[DOCUMENT PASSAGE]:
Therefore, both IHH and PTHrP are bone growth promoters, in contrast with FGFR3, which works naturally as a growth brake in the growth plate.

Is there any correlation between FGFR3 and IHH ? 

Back in 2001, Chen et al. (6) demonstrated that FGFR3 had a direct inhibitory effect in the IHH-PTHrP axis in the growth plate (Figure 3). The exact mechanism by which FGFR3 inhibits IHH and PTHrP remains elusive although it seems that one of the chemical pathways activated through FGFR3 (the STAT1 pathway - Figure 2) induces cell cycle inhibitors (agents that block cell multiplication) leading to inhibition of IHH (which is, as said above, a cell proliferation promoter).

Figure 3. Crosstalk between FGFR3 and IHH in the growth plate.

[RECORD EXTRACTS]:

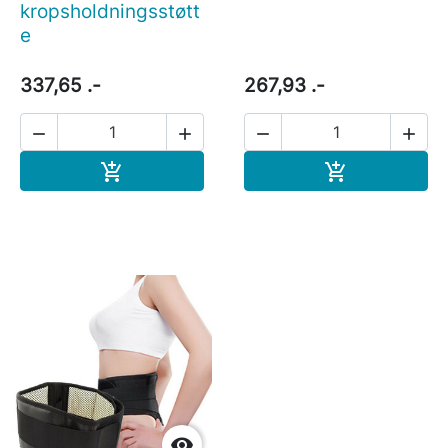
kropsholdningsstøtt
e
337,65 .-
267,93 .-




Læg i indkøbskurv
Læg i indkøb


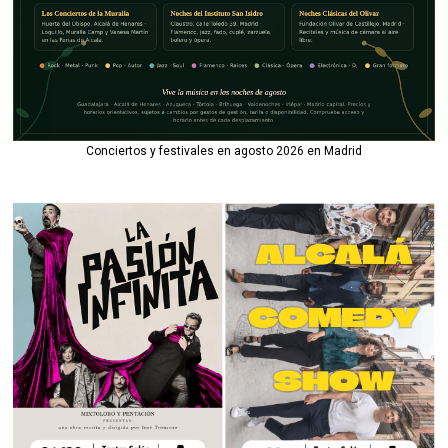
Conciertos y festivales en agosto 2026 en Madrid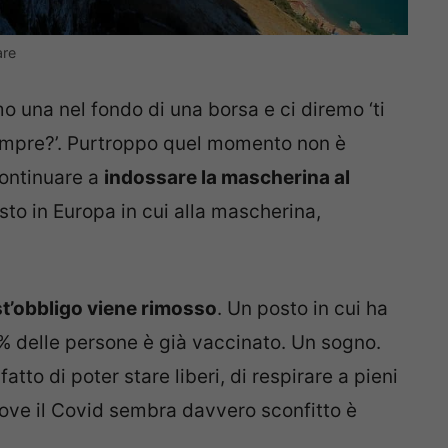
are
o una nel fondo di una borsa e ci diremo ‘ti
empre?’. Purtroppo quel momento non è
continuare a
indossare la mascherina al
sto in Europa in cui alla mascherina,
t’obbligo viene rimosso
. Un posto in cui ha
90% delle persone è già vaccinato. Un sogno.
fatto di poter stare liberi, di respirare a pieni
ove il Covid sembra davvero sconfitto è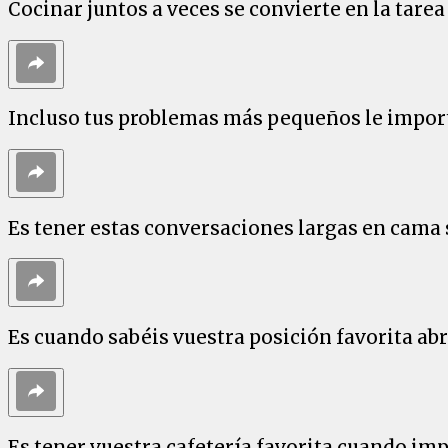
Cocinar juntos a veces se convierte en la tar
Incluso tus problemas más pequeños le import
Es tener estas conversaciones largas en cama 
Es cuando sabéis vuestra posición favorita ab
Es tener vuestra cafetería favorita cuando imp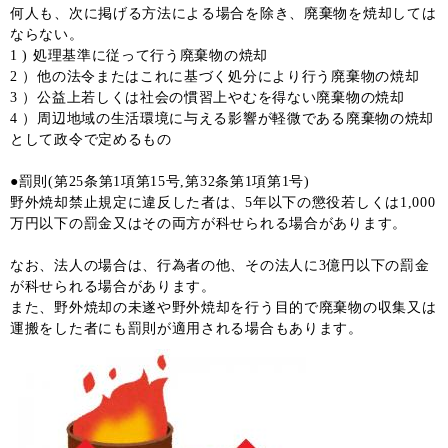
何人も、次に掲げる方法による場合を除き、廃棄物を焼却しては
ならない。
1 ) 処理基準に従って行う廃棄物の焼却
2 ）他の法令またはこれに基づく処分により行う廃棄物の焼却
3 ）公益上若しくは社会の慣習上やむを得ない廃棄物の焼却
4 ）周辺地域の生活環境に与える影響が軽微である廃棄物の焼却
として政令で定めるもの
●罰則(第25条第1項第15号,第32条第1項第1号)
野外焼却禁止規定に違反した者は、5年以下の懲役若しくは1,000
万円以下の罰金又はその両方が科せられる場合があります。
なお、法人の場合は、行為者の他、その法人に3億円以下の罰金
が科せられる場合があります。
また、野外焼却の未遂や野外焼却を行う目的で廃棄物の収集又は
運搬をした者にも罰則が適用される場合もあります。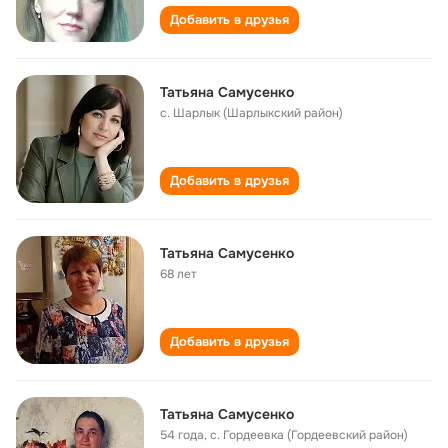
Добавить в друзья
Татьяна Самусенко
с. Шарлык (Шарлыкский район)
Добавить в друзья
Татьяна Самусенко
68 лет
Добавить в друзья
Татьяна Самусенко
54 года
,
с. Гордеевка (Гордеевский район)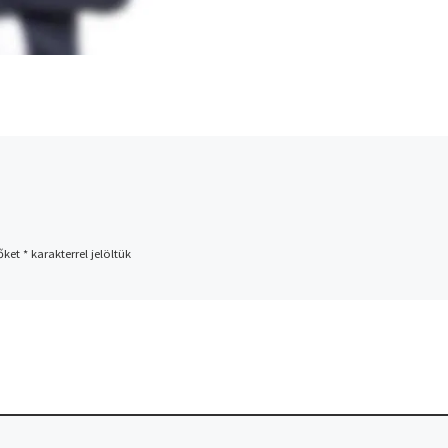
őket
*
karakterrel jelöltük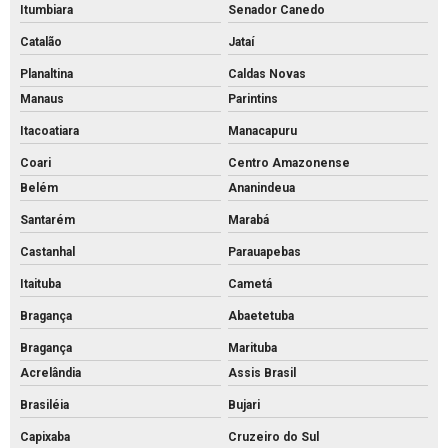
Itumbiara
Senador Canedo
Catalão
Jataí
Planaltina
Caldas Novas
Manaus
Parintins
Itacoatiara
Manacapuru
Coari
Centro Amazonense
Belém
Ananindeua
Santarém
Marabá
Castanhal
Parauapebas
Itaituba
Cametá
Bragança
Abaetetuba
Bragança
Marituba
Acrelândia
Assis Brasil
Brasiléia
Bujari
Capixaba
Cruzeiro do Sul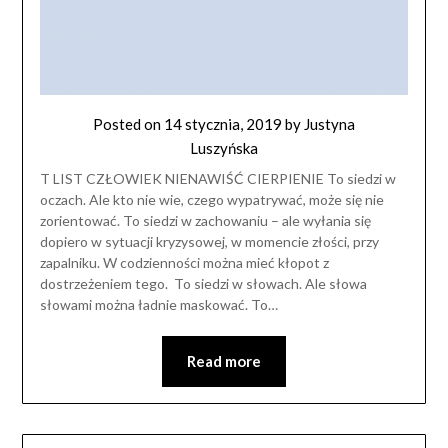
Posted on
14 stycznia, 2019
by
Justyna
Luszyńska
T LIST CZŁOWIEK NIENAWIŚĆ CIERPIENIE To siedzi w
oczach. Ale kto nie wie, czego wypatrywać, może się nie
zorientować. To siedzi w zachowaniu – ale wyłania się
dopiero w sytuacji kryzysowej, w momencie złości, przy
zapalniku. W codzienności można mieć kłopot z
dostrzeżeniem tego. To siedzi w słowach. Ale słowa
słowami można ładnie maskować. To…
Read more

[PROBLEM]:
For each statement, answer yes or no on whether it agrees with the passage on FGFR3 and bone growth, and quote the words from the passage that decide it. 1. FGFR3 acts as a growth brake in the growth plate. 2. The exact way FGFR3 inhibits IHH and PTHrP is fully understood. 3. Chen et al. showed in 2001 that FGFR3 directly inhibits the IHH-PTHrP axis. The records have nothing to do with the text.

[REPLY TO THE EXERCISE]:
1. Yes: "FGFR3, which works naturally as a growth brake in the growth plate"
2. No: "The exact mechanism by which FGFR3 inhibits IHH and PTHrP remains elusive"
3. Yes: "Back in 2001, Chen et al. (6) demonstrated that FGFR3 had a direct inhibitory effect in the IHH-PTHrP axis in the growth plate"